▸ **Experimente**
Enumere todas as organizações e instituições referidas pelo nome no texto sobre o Fórum Biodiversidade.

▸ **Excerto para leitura**
——
Faz agora pouco mais de quinze dias que decorreu com enorme sucesso o Fórum Biodiversidade promovido pela Câmara Municipal de Cascais, inserido no Green Festival 2009 que esta autarquia pretende levar a cabo todos os anos no final de Setembro e que contou com alguns especialistas internacionais. Foi lá que encontrei o meu amigo Sebastian Winkler da IUCN e responsável pelo Countdown 2010.
Foi de facto um prazer encontrarmo-nos para um cafezinho e passar de novo em revista alguns temas que fizeram o meu quotidiano durante alguns anos. Durante a conversa perguntei-lhe quais eram as novas tendências ambientais a nível global que vislumbrava no horizonte. Sem a mínima hesitação respondeu-me: em primeiro lugar “Green Economy”, em segundo e terceiro lugar “Green Economy”. E tal forma assim era, que a IUCN tinha criado um novo departamento sobre esta temática e estava a reestruturar-se internamente para se ajustar a estes novos tempos. Aliás, em parte era essa também a razão porque se iria reduzir substancialmente a delegação em Bruxelas (o acompanhamento e influência junto da Comunidade Europeia começava a ser pouco interessante…) e passar as equipas para Genebra o que lhe faria mudar de local de trabalho já para o ano.
——
▸ **Dados fornecidos**
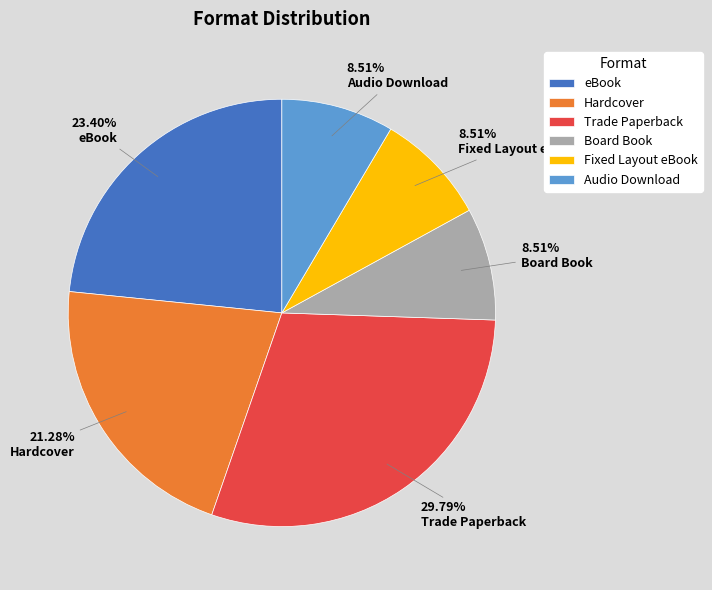

To the nearest percent, what percentage of the pie is Fixed Layout eBook?

9%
——
▸ **Resposta ao exercício**
- Câmara Municipal de Cascais
- IUCN
- Comunidade Europeia